In small groups, have students read the text Acknowledging the Past to Shape the Present and the speech Creating a New Narrative. (Depending on students’ reading level, you may want to use the Chunking or Annotating and Paraphrasing strategies, or show the video Tragedy Into Hope in conjunction with the readings.) Then ask students to answer the following questions in their journals:

  • Why do you think that the Overton High School students were shocked to learn that Ell Persons’s lynching happened so close to their school, in an area that was familiar to them?
  • How do students and activists intend to commemorate Persons’s lynching? What do they hope their efforts will achieve?
  • In her speech, how does Marti Tippens Murphy define the terms upstander and bystander? Why does she believe that the Overton High School students are upstanders?

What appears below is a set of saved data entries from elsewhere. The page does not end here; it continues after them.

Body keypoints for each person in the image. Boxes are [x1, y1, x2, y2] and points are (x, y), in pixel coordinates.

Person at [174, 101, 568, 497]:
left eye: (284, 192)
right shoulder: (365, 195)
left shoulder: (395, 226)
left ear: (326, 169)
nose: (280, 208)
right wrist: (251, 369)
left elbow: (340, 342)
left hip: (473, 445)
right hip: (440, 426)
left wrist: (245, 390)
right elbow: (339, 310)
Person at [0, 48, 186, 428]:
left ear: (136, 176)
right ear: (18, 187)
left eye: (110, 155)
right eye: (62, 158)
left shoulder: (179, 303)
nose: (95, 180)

Next, have students discuss the following questions, first in their small groups, and then as a class:

  • How can acknowledging and memorializing a troubling moment in history be an act of civic participation? How can it be an act of hope?
  • What role does history play in a healthy democracy? Is it necessary to acknowledge past injustices to achieve a more just and equitable society?
  • No matter where you live, your community has a history. Is any part of your community’s history unacknowledged or forgotten today? How might you discover and explore such histories? Could awareness of the past change your understanding of the place you call home?

Now ask students to design or write their own memorials.

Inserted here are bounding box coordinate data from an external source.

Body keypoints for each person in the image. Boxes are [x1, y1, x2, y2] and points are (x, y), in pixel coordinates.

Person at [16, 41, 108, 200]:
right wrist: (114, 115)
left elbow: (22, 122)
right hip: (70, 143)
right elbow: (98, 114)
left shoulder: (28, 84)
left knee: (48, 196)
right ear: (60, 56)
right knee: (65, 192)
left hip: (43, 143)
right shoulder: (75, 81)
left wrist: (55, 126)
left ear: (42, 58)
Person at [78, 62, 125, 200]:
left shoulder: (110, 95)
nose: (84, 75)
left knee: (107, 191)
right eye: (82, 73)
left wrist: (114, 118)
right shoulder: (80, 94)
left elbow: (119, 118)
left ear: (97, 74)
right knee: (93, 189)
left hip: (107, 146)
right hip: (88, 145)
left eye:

  • Ask students to choose a historical idea, event, or individual in their local community, school, or family that they would want to memorialize.
  • Before they begin, ask students to respond to the following prompts in their journals:
    • What historical idea, individual, or event is most important for you and others to remember? Why?
    • What message do you want the memorial to convey? How does this message augment or challenge what others are likely to know about the historical idea, event, or individual?
    • Who is the audience for the memorial?
    • How will the memorial communicate your ideas? What specific materials, shapes, imagery, or words will it include?
  • Once they have thought through these questions, ask students to create something. It can be as simple as a sketch or as complex as a model made with physical materials.
  • Instruct students to title their memorial and write a brief description, or artist’s statement, to accompany it. In their statement, students should explain their rationale for choosing this particular place, event, or individual. How might their memorial change perspectives on the subject?
  • Once the memorials or paragraphs are complete, use the Gallery Walk strategy to arrange them so that students can observe and analyze each other’s work.
  • Debrief the gallery walk as a class. Discuss the following questions with students:
    • What did you notice about your classmates’ memorials?
    • What patterns emerged?
    • What new perspectives did you gain about a historical idea, individual, or event, or about the process of recording and remembering history?

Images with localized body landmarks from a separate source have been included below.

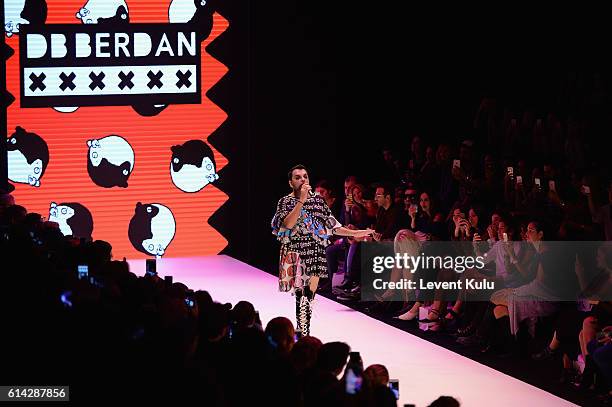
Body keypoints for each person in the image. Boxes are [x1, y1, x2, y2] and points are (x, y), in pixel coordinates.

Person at [272, 165, 373, 336]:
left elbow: (333, 226)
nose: (303, 180)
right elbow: (286, 224)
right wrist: (301, 201)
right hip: (296, 252)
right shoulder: (285, 202)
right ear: (291, 183)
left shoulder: (318, 203)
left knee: (308, 295)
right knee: (300, 292)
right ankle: (302, 328)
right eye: (298, 177)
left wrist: (356, 232)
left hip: (314, 251)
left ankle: (304, 328)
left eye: (305, 176)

You may need to modify or adapt these guidelines to take into account the materials you have on hand for students to use in building their memorials. Some teachers encourage students to use modeling clay, construction paper, or similar materials for their memorials, while others simply instruct students to create a sketch or diagram of the memorial without building it. Even if your students don’t create a physical representation, you can ask them to write the paragraph-length artist’s statement described above to explain their ideas.